Unfortunately REITs also have a strategy to grow its dividend and opportunity sets are limited due to only 10% of capital retained and a 45% gearing cap set by the regulator.

As such, to acquire new assets. A company needs to raise funds either by debt, equity or a mix of both (e.g. perpetuals).

In recent days, there were many destructive deals of the sort
1. OUE Commercial REIT
2. Kep KBS Reit
3. Cromwell Reit (not looking at this deal yet)

OUE Commercial REIT generally dragged its share price all the way down from the mid 60s to just 10 bps above its right issue price. You may also look at the NAV and DPU dilutive damage that the corporate action taken on its price - https://risknreturns.com/2018/09/15/oue-commercial-reit-rights-issue-a-case-study-of-value-destruction/

Kep KBS Reit represented the quickest destruction of value for its early adopters at USD 0.88 per share. Today it trades at USD 0.54. Taking into account its 3.82cents distribution, this represented a lost of 43% for the existing shareholders assuming they do not subscribe for their rights and do not sell it either.

Personally I was interested in USA assets because they are direct proxies to a growing economy and the resurgent economic power. But being very aware of the ground zero nature of rising interest rates. One needs to be very careful on this matter.

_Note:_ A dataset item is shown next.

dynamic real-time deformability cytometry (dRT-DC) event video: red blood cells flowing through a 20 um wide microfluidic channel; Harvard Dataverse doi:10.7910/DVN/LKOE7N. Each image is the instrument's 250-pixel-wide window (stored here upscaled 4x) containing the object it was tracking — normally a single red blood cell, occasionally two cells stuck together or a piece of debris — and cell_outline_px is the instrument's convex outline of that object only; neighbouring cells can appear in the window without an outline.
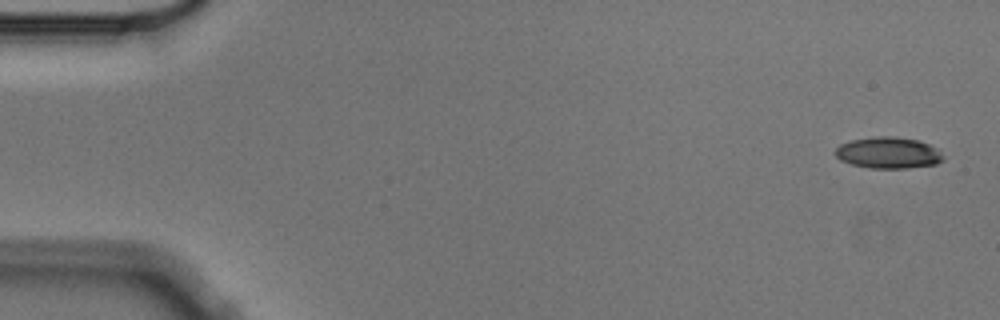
{"species": "Egyptian fruit bat (a non-hibernating species)", "species_latin": "Rousettus aegyptiacus", "temperature_condition": "cold", "stored_images_in_passage": 4, "camera_frame_rate_fps": 3000, "um_per_image_px": 0.085, "animal": {"sex": "male"}, "frame": {"image": 1, "passage_image": 1, "time_ms": 0.0, "image_size_px": [1000, 320], "cell_outline_px": [[944, 160], [936, 164], [908, 168], [872, 168], [852, 164], [840, 160], [836, 156], [836, 148], [840, 144], [852, 140], [876, 136], [896, 136], [916, 140], [928, 144], [936, 148], [944, 156]], "centroid_in_image_um": [75.52, 12.98], "position_along_channel_um": 9.5, "area_um2": 19.65}}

I did my calculations, and I do believe a lot of value is starting to emerge.




Pros:
1. Attractive yield at 10.355% compared with fund Nareit 3.32% yield, Manulife reit 7.89%
2. Macro trend of improving USA economy will bode well for assets
3. Semi-protected from aspects of trade war due to locality
Risks:
1. Manager may be impatient to offload other assets (another acquisition worth 10% of AUM is being looked at)
2. Large exposure to rising interest rates (3.47% effective IR. Increase is mitigated by 75% swop floating for fixed. Aggregate leverage relatively low at 33.3%) 
3. Large number of tenants (400+) could make it more challenging to manage. Also Tenant quality may not be too certain (not entirely well known names apart from Occulus)
4. Possible revision to USA Tax policy could result in 30% reduction in dividends received

Conclusion
It would be interesting to be able to get the shares as close to USD 0.50. And this taking into account the worse case scenario of 30% dividend reduction (result of dividend withholding tax) and 5% effective interest rate (additional 5.385m of interest expenses). We would get a DPU of 3.452 cents and this gives about 6.9% on USD0.50. If interest rate remains the same, we would get 7.8% yield even with the 30% dividend reduction

- Not too bad a deal if the max downside is 7% yield while the upside is up till 11.2% yield.
- Margin of safety appears to be pretty thick if we are income investors.
- Likely company is under-priced due to rights issue, size of REIT and lack of understanding by investors.


Certainly private placement (issuance to institutional) or usage of perpetuals (hybrid instruments that receive regular dividends) bodes well for shareholders. It is quicker, cleaner and the discount doesn't kill the share price. Unfortunately it is often not an option for small cap REITs.